After a strong start to the new financial year, super funds encountered a more challenging month in August given the volatility in investment markets. Despite that, the median growth fund (61 to 80% in growth assets) was still only down 0.1% over the month. That means the return over the first two months of the current financial year stands at 1.4%.
Chant West Senior Investment Research Manager, Mano Mohankumar, says that diversification helped cushion the impact of negative returns from listed share markets in August.
“Australian shares were down 0.8% for the month. Developed market international shares fell 1.8% in hedged terms. However, due to the depreciation of the Australian dollar over the month (down from US$0.67 to US$0.65), the return in unhedged terms was a positive 1.6% and super funds, on average, have about 70% of their international shares exposure unhedged. Bond markets were mixed, with Australian bonds up 0.7% and international bonds down 0.3%.
“In the US, despite the release of healthy economic data, share markets were down in August mainly due to waning confidence that the July rate increase would be the end the Federal Reserve’s rate hiking cycle. Markets were also down in the eurozone where we saw disappointing economic data while inflation remains high. At its most recent meeting a few days ago, the European Central Bank raised rates by 0.25% – its 10th hike. In the UK, concerns about the faltering Chinese economy weighed on markets. The Bank of England raised rates in August by 0.25% and appears poised to increase rates again this week for the 15th time since 2020 in its battle to tame inflation.
“Emerging markets materially underperformed developed markets in August, losing 2.4% on the back of worse than expected economic data coming out of China and the ongoing struggles of its property sector. Back at home, the Reserve Bank left interest rates on hold at 4.1% earlier this month for the third consecutive month. While inflation is slowing, it remains much higher than the RBA’s target range of 2 to 3% so the bank left open the possibility of further rate rises if needed."
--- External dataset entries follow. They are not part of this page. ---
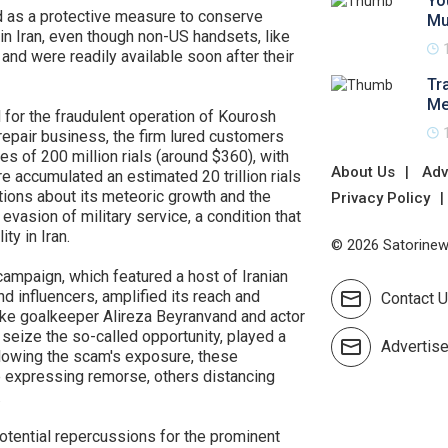
Yo
d as a protective measure to conserve
Mu
n Iran, even though non-US handsets, like
nd were readily available soon after their
Tr
Me
for the fraudulent operation of Kourosh
epair business, the firm lured customers
es of 200 million rials (around $360), with
About Us
Adv
e accumulated an estimated 20 trillion rials
stions about its meteoric growth and the
Privacy Policy
 evasion of military service, a condition that
ty in Iran.
© 2026 Satorinews
mpaign, which featured a host of Iranian
nd influencers, amplified its reach and
Contact 
s like goalkeeper Alireza Beyranvand and actor
 seize the so-called opportunity, played a
Advertis
ollowing the scam's exposure, these
 expressing remorse, others distancing
.
potential repercussions for the prominent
The table below compares the median performance to the end of August 2023 for each of the traditional diversified risk categories in Chant West’s Multi-Manager Survey, ranging from All Growth to Conservative. All risk categories have generally met their typical long-term return objectives, which generally range from CPI + 1.5% for Conservative funds to CPI + 4.25% for All Growth.
Long-term performance remains above target
MySuper products have only been operating for about nine-and-a-half years, so when considering performance it’s important to remember that super is a much longer-term proposition. Since the introduction of compulsory super in July 1992, the median growth fund has returned 7.9% p.a. The annual CPI increase over the same period is 2.6%, giving a real return of 5.3% p.a. – well above the typical 3.5% target. Even looking at the past 20 years, which includes three major share market downturns – the GFC in 2007-2009, COVID-19 in 2020, and the high inflation and rising interest rates in 2022 – super funds have returned 7.3 % p.a., which is still comfortably ahead of the typical objective.
The chart below shows that, for most of the time, the median growth fund has exceeded its return objective over rolling 10-year periods, which is a commonly used timeframe consistent with the long-term focus of super. The exceptions are two periods between mid-2008 and late-2017, when it fell behind. This is because of the devastating impact of the 16-month GFC period (end-October 2007 to end-February 2009) during which growth funds lost about 26% on average.